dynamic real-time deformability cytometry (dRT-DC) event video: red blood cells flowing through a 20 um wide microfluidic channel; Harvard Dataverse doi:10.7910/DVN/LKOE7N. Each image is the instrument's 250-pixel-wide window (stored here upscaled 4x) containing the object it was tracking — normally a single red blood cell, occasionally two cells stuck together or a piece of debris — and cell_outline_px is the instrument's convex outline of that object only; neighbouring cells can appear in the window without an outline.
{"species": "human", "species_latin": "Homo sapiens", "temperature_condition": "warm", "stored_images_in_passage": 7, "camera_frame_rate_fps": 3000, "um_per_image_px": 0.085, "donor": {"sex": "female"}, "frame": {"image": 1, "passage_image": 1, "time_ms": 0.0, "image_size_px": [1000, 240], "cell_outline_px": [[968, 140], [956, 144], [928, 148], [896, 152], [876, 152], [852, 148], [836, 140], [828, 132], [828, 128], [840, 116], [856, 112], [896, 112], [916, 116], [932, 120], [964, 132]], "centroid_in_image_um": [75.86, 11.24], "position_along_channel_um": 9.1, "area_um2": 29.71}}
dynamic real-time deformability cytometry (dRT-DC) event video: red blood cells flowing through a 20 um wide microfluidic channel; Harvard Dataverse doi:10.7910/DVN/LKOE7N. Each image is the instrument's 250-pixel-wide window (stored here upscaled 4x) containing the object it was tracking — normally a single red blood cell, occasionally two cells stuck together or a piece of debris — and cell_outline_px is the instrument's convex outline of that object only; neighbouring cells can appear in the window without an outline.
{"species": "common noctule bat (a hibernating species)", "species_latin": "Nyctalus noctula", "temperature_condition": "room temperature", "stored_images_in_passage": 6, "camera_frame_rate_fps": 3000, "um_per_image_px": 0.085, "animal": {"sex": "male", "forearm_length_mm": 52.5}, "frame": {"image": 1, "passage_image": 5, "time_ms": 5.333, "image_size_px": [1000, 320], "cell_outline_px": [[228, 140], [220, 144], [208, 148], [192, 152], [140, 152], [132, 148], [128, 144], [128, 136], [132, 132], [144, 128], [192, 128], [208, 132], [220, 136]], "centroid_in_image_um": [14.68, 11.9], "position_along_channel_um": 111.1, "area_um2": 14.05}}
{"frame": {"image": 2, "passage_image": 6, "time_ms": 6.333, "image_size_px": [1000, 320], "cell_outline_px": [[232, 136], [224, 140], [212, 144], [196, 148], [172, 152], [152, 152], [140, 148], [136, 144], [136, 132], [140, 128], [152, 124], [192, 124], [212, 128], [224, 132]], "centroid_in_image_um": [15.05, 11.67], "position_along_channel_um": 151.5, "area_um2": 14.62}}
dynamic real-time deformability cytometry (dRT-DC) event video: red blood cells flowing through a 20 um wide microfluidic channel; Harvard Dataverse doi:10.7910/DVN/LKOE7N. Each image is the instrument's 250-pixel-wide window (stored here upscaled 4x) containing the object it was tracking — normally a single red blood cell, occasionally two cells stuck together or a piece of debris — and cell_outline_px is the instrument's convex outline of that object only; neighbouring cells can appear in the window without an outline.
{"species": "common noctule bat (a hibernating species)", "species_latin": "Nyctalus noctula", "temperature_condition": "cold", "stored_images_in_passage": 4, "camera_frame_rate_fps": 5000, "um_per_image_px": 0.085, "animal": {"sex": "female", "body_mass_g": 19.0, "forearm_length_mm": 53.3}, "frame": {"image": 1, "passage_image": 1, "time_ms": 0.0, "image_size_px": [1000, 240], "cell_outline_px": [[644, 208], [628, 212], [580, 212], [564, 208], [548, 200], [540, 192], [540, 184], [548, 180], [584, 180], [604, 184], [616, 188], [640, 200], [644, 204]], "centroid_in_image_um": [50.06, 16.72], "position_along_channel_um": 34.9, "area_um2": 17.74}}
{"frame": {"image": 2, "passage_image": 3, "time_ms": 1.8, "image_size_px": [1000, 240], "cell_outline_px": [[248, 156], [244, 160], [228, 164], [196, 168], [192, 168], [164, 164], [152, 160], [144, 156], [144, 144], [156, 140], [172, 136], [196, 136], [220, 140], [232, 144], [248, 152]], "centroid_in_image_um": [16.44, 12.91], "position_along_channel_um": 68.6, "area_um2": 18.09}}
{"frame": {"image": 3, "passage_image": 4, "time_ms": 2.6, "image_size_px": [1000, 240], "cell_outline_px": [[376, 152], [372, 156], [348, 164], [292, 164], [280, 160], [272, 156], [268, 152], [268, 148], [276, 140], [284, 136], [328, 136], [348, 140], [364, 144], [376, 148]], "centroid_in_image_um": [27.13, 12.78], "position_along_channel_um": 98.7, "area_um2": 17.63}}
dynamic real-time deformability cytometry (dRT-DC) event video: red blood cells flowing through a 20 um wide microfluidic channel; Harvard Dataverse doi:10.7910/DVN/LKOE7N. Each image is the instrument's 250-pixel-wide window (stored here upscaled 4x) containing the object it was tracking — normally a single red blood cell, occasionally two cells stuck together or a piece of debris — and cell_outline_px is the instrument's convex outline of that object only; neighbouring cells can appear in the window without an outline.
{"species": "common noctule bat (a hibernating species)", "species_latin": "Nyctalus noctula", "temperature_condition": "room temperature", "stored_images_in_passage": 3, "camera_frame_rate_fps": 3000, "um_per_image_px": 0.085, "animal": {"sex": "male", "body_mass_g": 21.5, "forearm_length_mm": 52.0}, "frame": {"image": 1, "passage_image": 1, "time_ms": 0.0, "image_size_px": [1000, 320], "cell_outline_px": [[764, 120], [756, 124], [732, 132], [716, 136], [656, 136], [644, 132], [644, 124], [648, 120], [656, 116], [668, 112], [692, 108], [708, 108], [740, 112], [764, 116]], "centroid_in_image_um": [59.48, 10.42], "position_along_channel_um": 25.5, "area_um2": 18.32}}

**********

**STATED EXERCISE**:
From the listing above, extract every line exactly as it stands.

**WRITTEN ANSWER**:
dynamic real-time deformability cytometry (dRT-DC) event video: red blood cells flowing through a 20 um wide microfluidic channel; Harvard Dataverse doi:10.7910/DVN/LKOE7N. Each image is the instrument's 250-pixel-wide window (stored here upscaled 4x) containing the object it was tracking — normally a single red blood cell, occasionally two cells stuck together or a piece of debris — and cell_outline_px is the instrument's convex outline of that object only; neighbouring cells can appear in the window without an outline.
{"species": "human", "species_latin": "Homo sapiens", "temperature_condition": "warm", "stored_images_in_passage": 7, "camera_frame_rate_fps": 3000, "um_per_image_px": 0.085, "donor": {"sex": "female"}, "frame": {"image": 1, "passage_image": 1, "time_ms": 0.0, "image_size_px": [1000, 240], "cell_outline_px": [[968, 140], [956, 144], [928, 148], [896, 152], [876, 152], [852, 148], [836, 140], [828, 132], [828, 128], [840, 116], [856, 112], [896, 112], [916, 116], [932, 120], [964, 132]], "centroid_in_image_um": [75.86, 11.24], "position_along_channel_um": 9.1, "area_um2": 29.71}}
dynamic real-time deformability cytometry (dRT-DC) event video: red blood cells flowing through a 20 um wide microfluidic channel; Harvard Dataverse doi:10.7910/DVN/LKOE7N. Each image is the instrument's 250-pixel-wide window (stored here upscaled 4x) containing the object it was tracking — normally a single red blood cell, occasionally two cells stuck together or a piece of debris — and cell_outline_px is the instrument's convex outline of that object only; neighbouring cells can appear in the window without an outline.
{"species": "common noctule bat (a hibernating species)", "species_latin": "Nyctalus noctula", "temperature_condition": "room temperature", "stored_images_in_passage": 6, "camera_frame_rate_fps": 3000, "um_per_image_px": 0.085, "animal": {"sex": "male", "forearm_length_mm": 52.5}, "frame": {"image": 1, "passage_image": 5, "time_ms": 5.333, "image_size_px": [1000, 320], "cell_outline_px": [[228, 140], [220, 144], [208, 148], [192, 152], [140, 152], [132, 148], [128, 144], [128, 136], [132, 132], [144, 128], [192, 128], [208, 132], [220, 136]], "centroid_in_image_um": [14.68, 11.9], "position_along_channel_um": 111.1, "area_um2": 14.05}}
{"frame": {"image": 2, "passage_image": 6, "time_ms": 6.333, "image_size_px": [1000, 320], "cell_outline_px": [[232, 136], [224, 140], [212, 144], [196, 148], [172, 152], [152, 152], [140, 148], [136, 144], [136, 132], [140, 128], [152, 124], [192, 124], [212, 128], [224, 132]], "centroid_in_image_um": [15.05, 11.67], "position_along_channel_um": 151.5, "area_um2": 14.62}}
dynamic real-time deformability cytometry (dRT-DC) event video: red blood cells flowing through a 20 um wide microfluidic channel; Harvard Dataverse doi:10.7910/DVN/LKOE7N. Each image is the instrument's 250-pixel-wide window (stored here upscaled 4x) containing the object it was tracking — normally a single red blood cell, occasionally two cells stuck together or a piece of debris — and cell_outline_px is the instrument's convex outline of that object only; neighbouring cells can appear in the window without an outline.
{"species": "common noctule bat (a hibernating species)", "species_latin": "Nyctalus noctula", "temperature_condition": "cold", "stored_images_in_passage": 4, "camera_frame_rate_fps": 5000, "um_per_image_px": 0.085, "animal": {"sex": "female", "body_mass_g": 19.0, "forearm_length_mm": 53.3}, "frame": {"image": 1, "passage_image": 1, "time_ms": 0.0, "image_size_px": [1000, 240], "cell_outline_px": [[644, 208], [628, 212], [580, 212], [564, 208], [548, 200], [540, 192], [540, 184], [548, 180], [584, 180], [604, 184], [616, 188], [640, 200], [644, 204]], "centroid_in_image_um": [50.06, 16.72], "position_along_channel_um": 34.9, "area_um2": 17.74}}
{"frame": {"image": 2, "passage_image": 3, "time_ms": 1.8, "image_size_px": [1000, 240], "cell_outline_px": [[248, 156], [244, 160], [228, 164], [196, 168], [192, 168], [164, 164], [152, 160], [144, 156], [144, 144], [156, 140], [172, 136], [196, 136], [220, 140], [232, 144], [248, 152]], "centroid_in_image_um": [16.44, 12.91], "position_along_channel_um": 68.6, "area_um2": 18.09}}
{"frame": {"image": 3, "passage_image": 4, "time_ms": 2.6, "image_size_px": [1000, 240], "cell_outline_px": [[376, 152], [372, 156], [348, 164], [292, 164], [280, 160], [272, 156], [268, 152], [268, 148], [276, 140], [284, 136], [328, 136], [348, 140], [364, 144], [376, 148]], "centroid_in_image_um": [27.13, 12.78], "position_along_channel_um": 98.7, "area_um2": 17.63}}
dynamic real-time deformability cytometry (dRT-DC) event video: red blood cells flowing through a 20 um wide microfluidic channel; Harvard Dataverse doi:10.7910/DVN/LKOE7N. Each image is the instrument's 250-pixel-wide window (stored here upscaled 4x) containing the object it was tracking — normally a single red blood cell, occasionally two cells stuck together or a piece of debris — and cell_outline_px is the instrument's convex outline of that object only; neighbouring cells can appear in the window without an outline.
{"species": "common noctule bat (a hibernating species)", "species_latin": "Nyctalus noctula", "temperature_condition": "room temperature", "stored_images_in_passage": 3, "camera_frame_rate_fps": 3000, "um_per_image_px": 0.085, "animal": {"sex": "male", "body_mass_g": 21.5, "forearm_length_mm": 52.0}, "frame": {"image": 1, "passage_image": 1, "time_ms": 0.0, "image_size_px": [1000, 320], "cell_outline_px": [[764, 120], [756, 124], [732, 132], [716, 136], [656, 136], [644, 132], [644, 124], [648, 120], [656, 116], [668, 112], [692, 108], [708, 108], [740, 112], [764, 116]], "centroid_in_image_um": [59.48, 10.42], "position_along_channel_um": 25.5, "area_um2": 18.32}}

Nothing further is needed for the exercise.